Comment comprendre le rôle que les forces libérales réformistes ont joué jusqu‘à maintenant?
Face à cette offensive internationale contre les droits reproductifs et trans, une évidence s’impose: l’échec des stratégies du moindre mal consistant à soutenir la gauche institutionnelle, des libéraux pour «faire barrage» à l’extrême droite. Résultat de cette «stratégie» en France depuis vingt-deux ans (les présidentielles de 2002): on a une progression quasi linéaire de l’extrême droite ainsi qu’une adaptation de tout le champ politique à ses thèmes et à son programme.

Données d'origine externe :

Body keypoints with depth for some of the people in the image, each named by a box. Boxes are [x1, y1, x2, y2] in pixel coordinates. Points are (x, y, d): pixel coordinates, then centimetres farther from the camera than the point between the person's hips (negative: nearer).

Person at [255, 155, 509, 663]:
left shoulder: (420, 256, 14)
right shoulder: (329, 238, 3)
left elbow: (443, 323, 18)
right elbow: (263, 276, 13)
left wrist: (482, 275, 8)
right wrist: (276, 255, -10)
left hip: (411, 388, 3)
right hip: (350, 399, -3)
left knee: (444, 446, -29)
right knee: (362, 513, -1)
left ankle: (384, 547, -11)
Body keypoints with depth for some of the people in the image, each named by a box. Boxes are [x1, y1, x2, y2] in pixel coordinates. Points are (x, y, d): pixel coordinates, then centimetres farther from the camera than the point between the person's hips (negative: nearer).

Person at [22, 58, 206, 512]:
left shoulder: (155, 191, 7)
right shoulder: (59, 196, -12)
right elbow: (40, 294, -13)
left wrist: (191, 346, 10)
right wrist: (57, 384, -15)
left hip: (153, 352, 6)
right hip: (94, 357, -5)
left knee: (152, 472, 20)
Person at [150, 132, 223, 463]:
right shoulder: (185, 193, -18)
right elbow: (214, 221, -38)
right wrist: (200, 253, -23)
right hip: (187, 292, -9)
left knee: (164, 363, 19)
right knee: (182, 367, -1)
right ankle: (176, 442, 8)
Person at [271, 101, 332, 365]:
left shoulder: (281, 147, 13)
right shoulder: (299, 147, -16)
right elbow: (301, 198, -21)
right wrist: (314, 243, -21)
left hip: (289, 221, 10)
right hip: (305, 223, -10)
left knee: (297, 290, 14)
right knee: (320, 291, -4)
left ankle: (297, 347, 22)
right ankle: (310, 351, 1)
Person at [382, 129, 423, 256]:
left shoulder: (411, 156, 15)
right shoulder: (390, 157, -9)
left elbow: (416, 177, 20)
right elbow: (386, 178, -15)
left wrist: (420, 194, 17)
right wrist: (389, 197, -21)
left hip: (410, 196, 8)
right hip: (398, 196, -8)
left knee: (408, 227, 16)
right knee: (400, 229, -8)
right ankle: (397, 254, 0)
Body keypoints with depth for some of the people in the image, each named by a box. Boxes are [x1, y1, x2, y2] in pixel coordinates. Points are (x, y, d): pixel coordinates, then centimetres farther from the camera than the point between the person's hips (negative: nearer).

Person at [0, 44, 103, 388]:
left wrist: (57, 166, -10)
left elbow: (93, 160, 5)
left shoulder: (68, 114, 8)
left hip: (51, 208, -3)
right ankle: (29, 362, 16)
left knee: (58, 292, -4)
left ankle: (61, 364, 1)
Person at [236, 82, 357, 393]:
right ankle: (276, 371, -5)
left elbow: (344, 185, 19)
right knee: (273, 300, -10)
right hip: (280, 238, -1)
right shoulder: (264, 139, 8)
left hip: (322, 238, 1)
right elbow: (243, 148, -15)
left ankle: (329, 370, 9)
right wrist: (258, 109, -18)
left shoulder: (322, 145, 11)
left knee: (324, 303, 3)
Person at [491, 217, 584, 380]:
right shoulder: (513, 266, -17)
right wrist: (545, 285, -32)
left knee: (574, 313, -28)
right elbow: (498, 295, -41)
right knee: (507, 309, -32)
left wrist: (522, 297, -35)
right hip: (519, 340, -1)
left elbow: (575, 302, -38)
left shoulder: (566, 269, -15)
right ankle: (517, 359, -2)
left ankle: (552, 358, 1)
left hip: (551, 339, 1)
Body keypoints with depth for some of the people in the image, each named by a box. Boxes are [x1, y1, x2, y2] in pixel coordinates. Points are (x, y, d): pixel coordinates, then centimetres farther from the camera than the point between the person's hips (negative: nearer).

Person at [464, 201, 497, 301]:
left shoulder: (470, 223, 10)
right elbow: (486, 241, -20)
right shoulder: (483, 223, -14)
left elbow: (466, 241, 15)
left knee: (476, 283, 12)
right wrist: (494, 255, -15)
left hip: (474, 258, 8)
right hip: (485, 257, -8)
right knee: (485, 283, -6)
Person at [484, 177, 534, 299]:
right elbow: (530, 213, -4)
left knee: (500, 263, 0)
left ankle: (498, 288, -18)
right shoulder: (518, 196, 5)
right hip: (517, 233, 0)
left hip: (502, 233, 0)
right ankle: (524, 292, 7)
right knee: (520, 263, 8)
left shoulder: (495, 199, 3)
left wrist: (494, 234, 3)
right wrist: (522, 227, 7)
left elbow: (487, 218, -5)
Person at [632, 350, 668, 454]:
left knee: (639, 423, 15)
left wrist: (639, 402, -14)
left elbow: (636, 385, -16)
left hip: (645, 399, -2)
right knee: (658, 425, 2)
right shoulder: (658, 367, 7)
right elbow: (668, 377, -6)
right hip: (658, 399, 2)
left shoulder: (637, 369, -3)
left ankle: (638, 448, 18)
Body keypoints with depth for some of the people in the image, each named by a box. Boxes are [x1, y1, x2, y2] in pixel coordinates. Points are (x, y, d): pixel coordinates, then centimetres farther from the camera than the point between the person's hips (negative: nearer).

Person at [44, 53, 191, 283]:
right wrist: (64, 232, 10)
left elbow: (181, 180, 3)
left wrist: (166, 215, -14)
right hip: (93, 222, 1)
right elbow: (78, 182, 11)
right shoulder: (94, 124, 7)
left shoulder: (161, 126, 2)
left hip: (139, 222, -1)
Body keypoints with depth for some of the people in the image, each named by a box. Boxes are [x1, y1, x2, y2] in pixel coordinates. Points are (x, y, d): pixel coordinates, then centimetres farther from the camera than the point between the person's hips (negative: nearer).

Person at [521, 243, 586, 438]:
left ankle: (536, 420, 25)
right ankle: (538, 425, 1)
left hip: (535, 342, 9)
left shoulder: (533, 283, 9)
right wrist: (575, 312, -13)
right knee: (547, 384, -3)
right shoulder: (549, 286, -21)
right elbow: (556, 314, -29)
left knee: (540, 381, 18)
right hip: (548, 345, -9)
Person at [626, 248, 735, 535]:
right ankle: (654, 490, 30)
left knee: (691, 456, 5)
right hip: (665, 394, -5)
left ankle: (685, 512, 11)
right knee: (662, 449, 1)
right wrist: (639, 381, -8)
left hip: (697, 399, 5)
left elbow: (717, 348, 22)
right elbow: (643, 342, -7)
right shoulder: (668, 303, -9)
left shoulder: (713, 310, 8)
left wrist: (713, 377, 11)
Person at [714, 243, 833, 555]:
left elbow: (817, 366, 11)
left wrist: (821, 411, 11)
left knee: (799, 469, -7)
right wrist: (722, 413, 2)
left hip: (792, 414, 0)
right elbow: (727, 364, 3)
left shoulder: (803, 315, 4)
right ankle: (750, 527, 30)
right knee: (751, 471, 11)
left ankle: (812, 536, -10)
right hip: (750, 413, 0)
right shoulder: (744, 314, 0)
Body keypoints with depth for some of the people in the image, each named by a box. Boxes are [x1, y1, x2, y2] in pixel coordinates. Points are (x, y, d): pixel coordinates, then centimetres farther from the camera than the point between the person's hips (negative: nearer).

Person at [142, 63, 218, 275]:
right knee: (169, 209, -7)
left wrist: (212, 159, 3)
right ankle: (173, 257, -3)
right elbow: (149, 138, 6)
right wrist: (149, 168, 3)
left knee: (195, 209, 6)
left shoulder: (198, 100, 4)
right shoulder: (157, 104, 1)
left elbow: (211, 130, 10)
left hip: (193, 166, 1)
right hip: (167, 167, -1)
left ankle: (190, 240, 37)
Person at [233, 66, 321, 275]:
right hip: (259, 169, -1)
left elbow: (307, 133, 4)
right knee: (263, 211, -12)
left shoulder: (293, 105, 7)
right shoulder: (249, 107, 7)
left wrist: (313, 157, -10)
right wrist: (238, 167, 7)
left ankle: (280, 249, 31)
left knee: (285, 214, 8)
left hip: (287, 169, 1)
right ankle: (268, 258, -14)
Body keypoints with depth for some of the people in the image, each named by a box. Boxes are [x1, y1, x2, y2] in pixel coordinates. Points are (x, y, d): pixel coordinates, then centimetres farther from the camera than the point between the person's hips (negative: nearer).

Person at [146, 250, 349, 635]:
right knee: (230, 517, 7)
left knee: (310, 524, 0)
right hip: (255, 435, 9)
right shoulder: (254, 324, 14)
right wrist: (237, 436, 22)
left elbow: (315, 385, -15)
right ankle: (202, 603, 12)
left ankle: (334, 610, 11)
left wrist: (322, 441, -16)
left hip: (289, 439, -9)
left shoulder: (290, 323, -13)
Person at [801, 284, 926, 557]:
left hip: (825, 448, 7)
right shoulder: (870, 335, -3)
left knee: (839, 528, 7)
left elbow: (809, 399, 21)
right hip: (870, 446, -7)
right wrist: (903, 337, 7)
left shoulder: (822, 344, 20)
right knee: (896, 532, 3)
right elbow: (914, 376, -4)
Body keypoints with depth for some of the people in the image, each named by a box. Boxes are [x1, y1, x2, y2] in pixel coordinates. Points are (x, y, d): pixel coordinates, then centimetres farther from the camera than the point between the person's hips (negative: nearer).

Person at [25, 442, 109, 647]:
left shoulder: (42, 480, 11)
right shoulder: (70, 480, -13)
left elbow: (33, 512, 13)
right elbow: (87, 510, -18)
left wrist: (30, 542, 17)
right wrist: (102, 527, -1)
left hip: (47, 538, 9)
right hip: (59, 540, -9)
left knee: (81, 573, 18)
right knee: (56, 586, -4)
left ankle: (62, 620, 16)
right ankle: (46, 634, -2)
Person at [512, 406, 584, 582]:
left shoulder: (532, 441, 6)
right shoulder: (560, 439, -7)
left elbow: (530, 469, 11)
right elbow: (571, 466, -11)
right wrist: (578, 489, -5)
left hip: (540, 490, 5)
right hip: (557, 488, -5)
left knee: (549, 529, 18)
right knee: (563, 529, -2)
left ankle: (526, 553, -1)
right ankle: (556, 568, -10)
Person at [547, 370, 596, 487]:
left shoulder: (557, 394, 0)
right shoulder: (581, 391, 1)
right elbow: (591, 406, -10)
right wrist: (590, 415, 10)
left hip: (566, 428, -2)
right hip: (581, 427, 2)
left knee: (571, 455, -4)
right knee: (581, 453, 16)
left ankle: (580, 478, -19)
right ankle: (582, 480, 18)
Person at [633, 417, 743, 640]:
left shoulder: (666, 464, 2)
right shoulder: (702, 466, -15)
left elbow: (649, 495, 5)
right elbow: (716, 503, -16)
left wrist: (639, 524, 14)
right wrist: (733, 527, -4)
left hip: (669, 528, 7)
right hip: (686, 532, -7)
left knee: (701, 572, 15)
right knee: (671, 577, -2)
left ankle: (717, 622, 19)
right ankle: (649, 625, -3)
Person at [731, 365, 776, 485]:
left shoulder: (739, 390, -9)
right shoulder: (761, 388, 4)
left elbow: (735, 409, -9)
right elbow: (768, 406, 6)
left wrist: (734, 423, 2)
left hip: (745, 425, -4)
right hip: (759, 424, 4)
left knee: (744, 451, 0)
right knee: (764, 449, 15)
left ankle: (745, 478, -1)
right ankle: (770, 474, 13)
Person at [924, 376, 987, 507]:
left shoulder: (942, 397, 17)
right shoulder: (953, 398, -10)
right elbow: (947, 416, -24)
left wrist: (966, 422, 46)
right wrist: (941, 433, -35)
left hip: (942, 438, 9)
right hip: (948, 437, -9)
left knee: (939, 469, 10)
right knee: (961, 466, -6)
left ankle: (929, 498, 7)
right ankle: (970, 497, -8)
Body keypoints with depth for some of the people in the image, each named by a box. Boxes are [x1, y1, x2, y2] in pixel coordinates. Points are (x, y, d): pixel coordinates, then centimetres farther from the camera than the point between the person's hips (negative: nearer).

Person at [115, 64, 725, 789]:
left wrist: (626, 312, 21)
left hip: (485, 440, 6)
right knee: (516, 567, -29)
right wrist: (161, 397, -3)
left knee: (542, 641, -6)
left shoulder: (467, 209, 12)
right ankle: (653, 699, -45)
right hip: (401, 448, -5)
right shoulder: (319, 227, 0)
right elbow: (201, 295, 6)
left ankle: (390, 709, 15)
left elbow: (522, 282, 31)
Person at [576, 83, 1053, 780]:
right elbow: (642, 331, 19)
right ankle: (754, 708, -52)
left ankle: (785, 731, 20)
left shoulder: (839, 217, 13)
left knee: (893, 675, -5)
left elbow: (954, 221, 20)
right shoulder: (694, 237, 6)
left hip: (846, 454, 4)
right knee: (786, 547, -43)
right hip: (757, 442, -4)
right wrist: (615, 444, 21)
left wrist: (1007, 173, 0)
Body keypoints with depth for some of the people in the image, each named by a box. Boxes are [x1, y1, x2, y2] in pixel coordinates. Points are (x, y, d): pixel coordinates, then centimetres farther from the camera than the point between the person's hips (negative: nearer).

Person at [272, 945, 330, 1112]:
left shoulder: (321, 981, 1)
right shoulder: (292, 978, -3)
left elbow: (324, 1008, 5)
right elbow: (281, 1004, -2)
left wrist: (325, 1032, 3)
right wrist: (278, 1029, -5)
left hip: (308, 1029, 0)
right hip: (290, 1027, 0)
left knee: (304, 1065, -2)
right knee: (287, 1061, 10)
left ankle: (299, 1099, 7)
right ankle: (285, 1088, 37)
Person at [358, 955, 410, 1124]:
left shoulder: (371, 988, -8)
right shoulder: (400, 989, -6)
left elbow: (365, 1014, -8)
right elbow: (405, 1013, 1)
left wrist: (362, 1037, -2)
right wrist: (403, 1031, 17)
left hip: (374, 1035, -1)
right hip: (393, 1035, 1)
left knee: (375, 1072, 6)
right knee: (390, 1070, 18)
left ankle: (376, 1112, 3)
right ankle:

Faisons le bilan des forces néoréformistes à l’échelle internationale: au Royaume-Uni, Corbyn a été évincé du Labour; aux États-Unis, Bernie Sanders et Ocasio-Cortez se sont rangé·es derrière les néolibéraux Biden et Harris; en Espagne, Podemos est quasiment mort suite à sa participation au gouvernement de coalition avec le PSOE; Mélenchon et la France Insoumise nous ont ramené dix ans en arrière en France en ressuscitant le Parti socialiste avec le Nouveau Front Populaire (NFP). D’ailleurs, «la victoire» du NFP n’a pas empêché Macron de nommer un gouvernement avec un premier ministre anti-IVG et xénophobe qui a composé un gouvernement avec des ministres Les Républicains (LR) aux postes clés, tou·te·s des réacs homophobes et racistes.
Dans une perspective queerféministe, comment devons-nous nous organiser pour construire un nouveau rapport de force face à ces attaques?
L’échec de la gauche réformiste face à l’extrême droite montre qu’on ne gagnera pas la bataille contre l’extrême droite sur le terrain institutionnel. Il y a urgence à reconstruire une tradition féministe combative et de lutte de classe qui cherche à défendre les droits trans et reproductifs par la mobilisation et par les grèves, en toute indépendance de l’État et de la gauche qui souhaite prendre les rênes de cet État capitaliste demain.
Aujourd’hui, en France, beaucoup disent «Voter, ça ne marche pas, manifester, ça ne marche pas, alors que faire?» Je suis d’accord avec ce constat. Il faut faire le bilan des stratégies qui ont prouvé leur impasse: le «barrage par les urnes» proposé par le réformisme, les «grèves perlées avec des manifestations» par les bureaucraties syndicales.
Répéter fois après fois les stratégies perdantes est la garantie de notre défaite face à l’extrême droite. Il est temps de construire un féminisme révolutionnaire qui sera l’ennemi impitoyable de l’État, premier responsable du renforcement du patriarcat. C’est la tâche qu’on se donne à Du Pain et Des Roses en France et à l’échelle internationale dans quinze pays du monde.